WHAT YOU WILL DO:
1. In the Mary Stuart review, which actor plays Queen Elizabeth I?
2. Extend the Mary Stuart review with a few more paragraphs, starting right after its final sentence.

EXCERPT TO READ:
* * *

Much to my chagrin, I missed the opening minutes of director Victor Pappas's Mary Stuart in the traffic snarl surrounding President Obama's visit. No matter—I'm happy to report that should such a fate befall you, you'll find plenty to love even without the opening lines.

Sit as close as possible; performed in the round on the sparest of sets, Mary Stuart's magic lies almost entirely in the energy between each of the two leads and everyone else in their path. Their blistering stares—from hypnotic to lustful to raging—are ones you'll want to feel.

The story is more than 400 years old, and the play half that. England's Queen Elizabeth I (Suzanne Bouchard) must choose whether or not to execute her cousin Mary Stuart, Queen of Scotland (Anne Allgood), over treasonous rumblings that could cost Elizabeth her crown—or her head.

* * *

SUPPLIED MATERIAL:
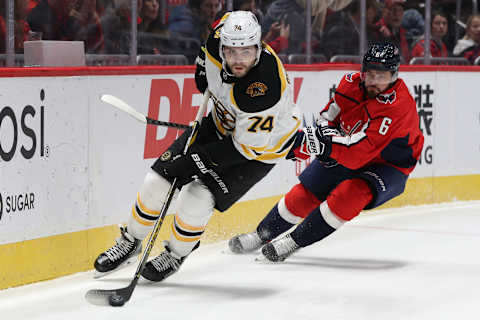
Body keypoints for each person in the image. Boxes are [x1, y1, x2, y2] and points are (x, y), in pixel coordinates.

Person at [94, 11, 301, 280]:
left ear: (258, 48)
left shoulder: (264, 89)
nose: (238, 60)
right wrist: (203, 74)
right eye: (231, 51)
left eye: (246, 52)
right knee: (157, 180)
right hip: (220, 123)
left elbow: (243, 147)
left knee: (196, 196)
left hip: (258, 152)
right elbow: (205, 58)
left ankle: (176, 253)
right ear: (223, 45)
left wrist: (196, 161)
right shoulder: (218, 36)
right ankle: (131, 242)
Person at [229, 42, 424, 262]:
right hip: (346, 146)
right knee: (307, 191)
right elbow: (328, 116)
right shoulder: (350, 83)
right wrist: (313, 138)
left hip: (389, 165)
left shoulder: (398, 106)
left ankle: (292, 242)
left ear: (394, 75)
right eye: (370, 74)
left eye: (382, 76)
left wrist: (324, 145)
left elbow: (360, 151)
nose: (374, 82)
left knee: (351, 194)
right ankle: (261, 235)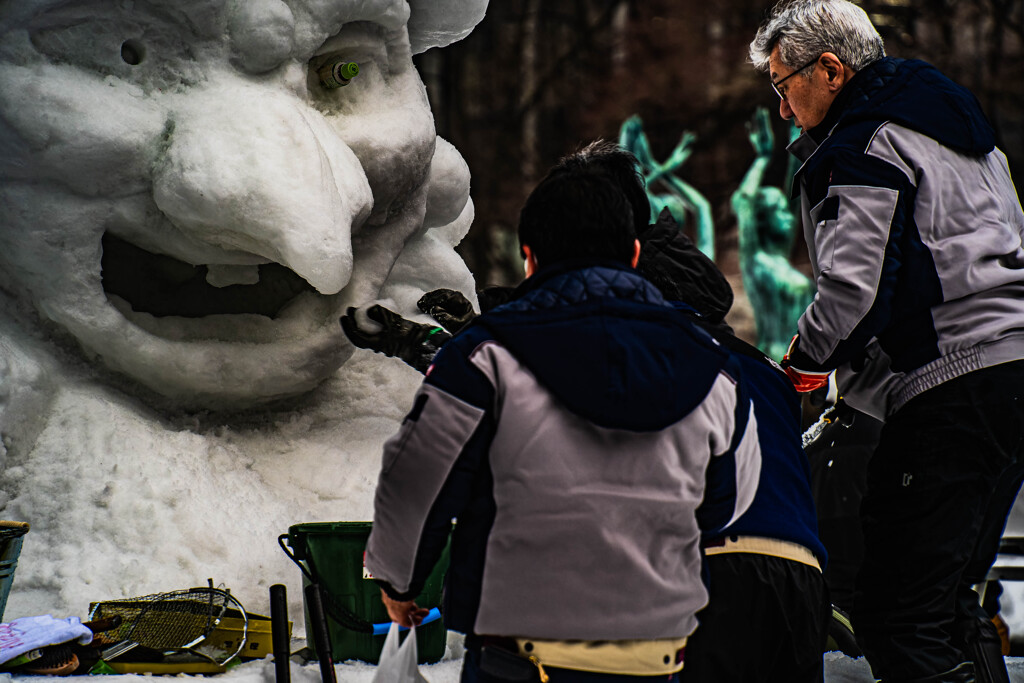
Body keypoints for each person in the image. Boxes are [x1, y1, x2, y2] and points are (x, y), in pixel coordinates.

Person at [361, 146, 762, 681]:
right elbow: (731, 503)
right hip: (655, 656)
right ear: (636, 254)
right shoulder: (715, 369)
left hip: (520, 652)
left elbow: (416, 482)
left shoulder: (483, 357)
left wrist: (398, 583)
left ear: (529, 258)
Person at [750, 1, 1024, 681]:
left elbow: (855, 293)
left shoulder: (862, 143)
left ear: (830, 70)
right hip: (1011, 370)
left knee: (897, 613)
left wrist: (798, 369)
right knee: (945, 601)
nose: (782, 108)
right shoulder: (956, 126)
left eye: (784, 85)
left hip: (952, 385)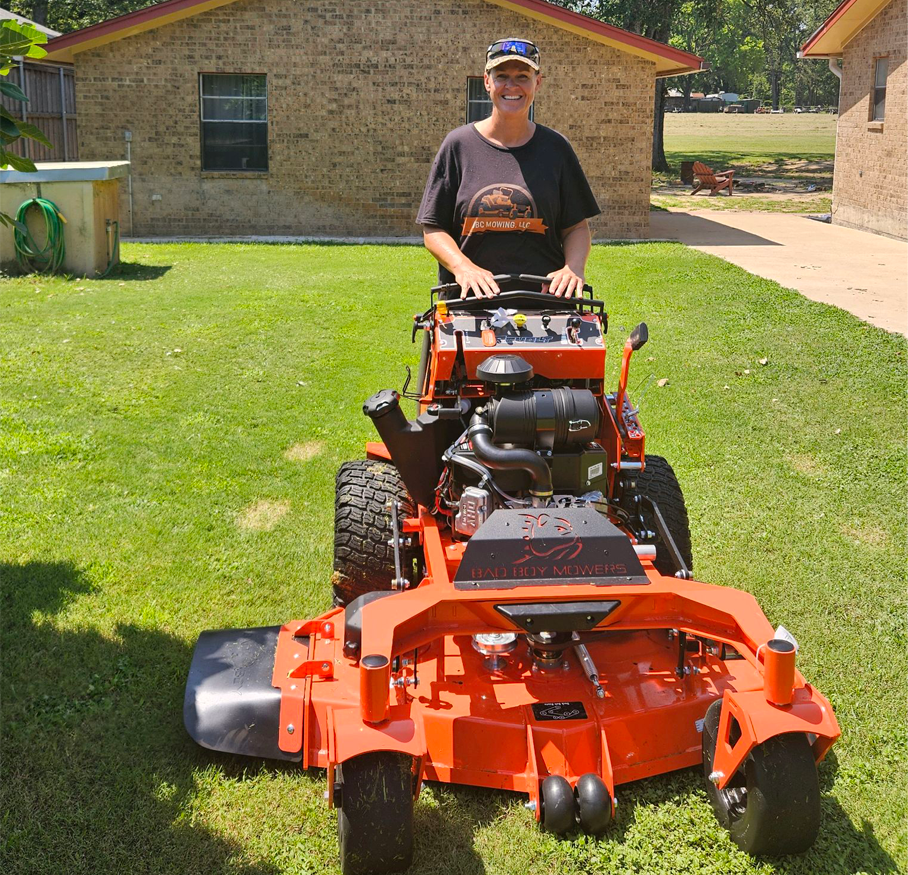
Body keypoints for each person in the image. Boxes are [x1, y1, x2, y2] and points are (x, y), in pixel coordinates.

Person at [417, 38, 601, 300]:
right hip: (469, 304)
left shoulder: (556, 148)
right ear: (487, 81)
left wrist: (573, 269)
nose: (511, 85)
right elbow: (433, 229)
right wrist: (463, 268)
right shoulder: (458, 146)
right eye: (502, 75)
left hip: (546, 304)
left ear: (537, 83)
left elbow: (575, 228)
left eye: (523, 76)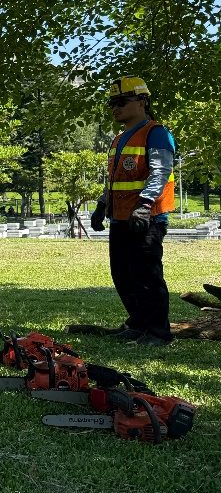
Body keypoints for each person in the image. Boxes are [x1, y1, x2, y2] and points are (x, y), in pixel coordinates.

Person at [90, 77, 176, 348]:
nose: (115, 108)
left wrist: (145, 205)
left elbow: (160, 172)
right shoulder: (118, 139)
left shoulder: (156, 133)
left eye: (121, 102)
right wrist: (102, 205)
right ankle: (138, 324)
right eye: (112, 103)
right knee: (123, 274)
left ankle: (158, 333)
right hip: (120, 217)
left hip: (147, 218)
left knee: (147, 275)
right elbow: (115, 180)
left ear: (142, 102)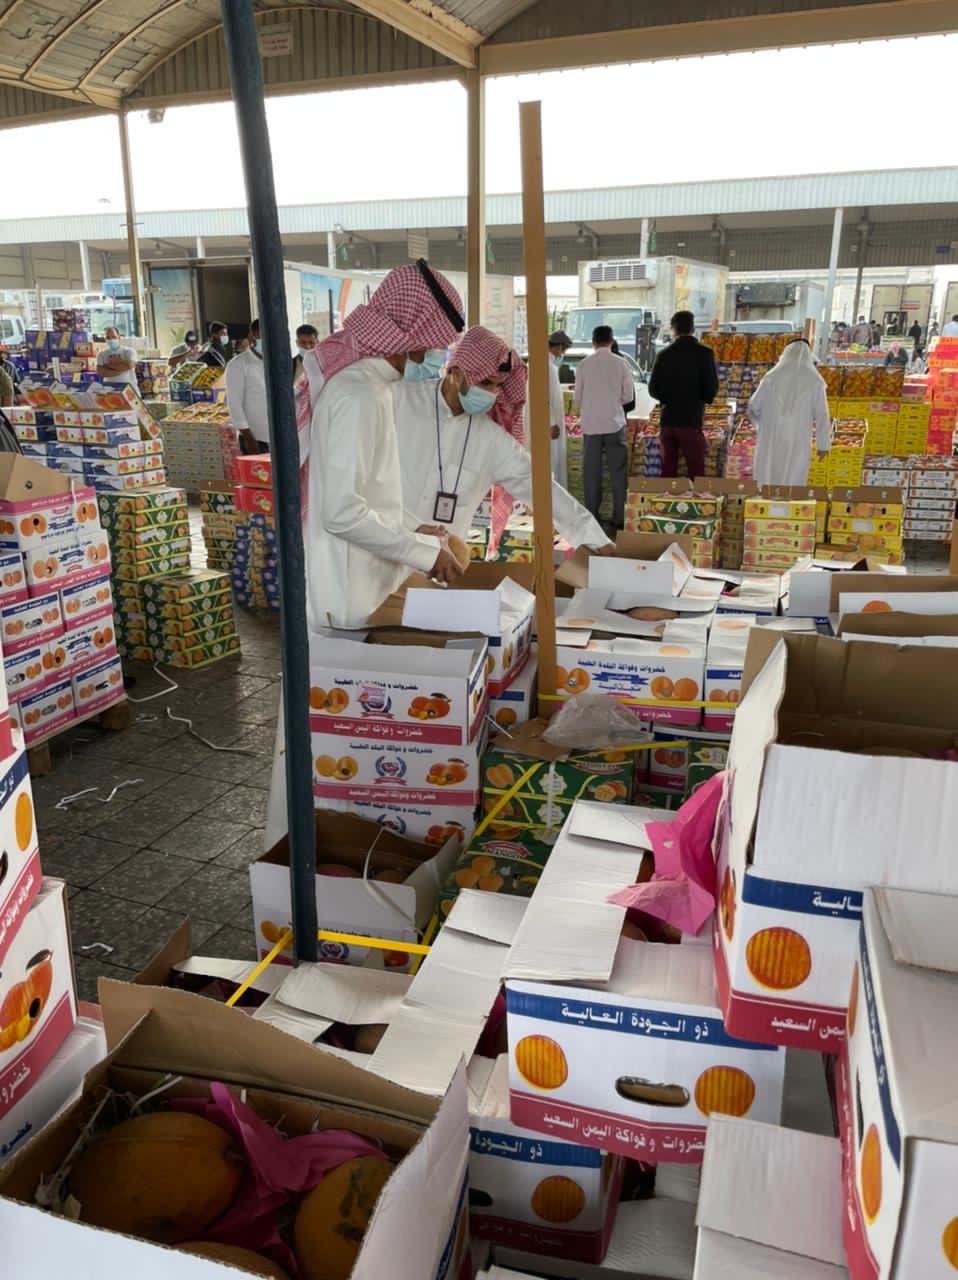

* * *

RESULTS OF THE TASKS:
1. Suzanne Bouchard

2.
It's plain to see why Allgood and Bouchard, who've been local theater powerhouses for years, were the ones to set the project in motion. Allgood saw Mary Stuart in New York, loved it, got the script, ran up to Bouchard in the lobby at the Seattle Repertory Theatre, and begged her to read it. The two approached Pappas and asked him to pitch the project to ACT. The new translation feels both centuries old and eminently understandable. It has fabulous, shouted curses about "pissing on England" and how the throne has been "desecrated by a bastard," but its simpler language is even more cutting. As Elizabeth commands with utmost venom: "She dies. He sees her die. Then he dies."

Such central and power-wielding female characters are exceedingly rare, and the actors do these fierce women justice. Both queens execute tight emotional pirouettes: Elizabeth from seduction to condemnation, Mary from pleading to cursing. Like any good story of Tudor England, it is impossible to read anyone's true motivations at any point. The double-, triple-, and quadruple-crossing by the queens and their underlings elicited one gasp after another from the audience.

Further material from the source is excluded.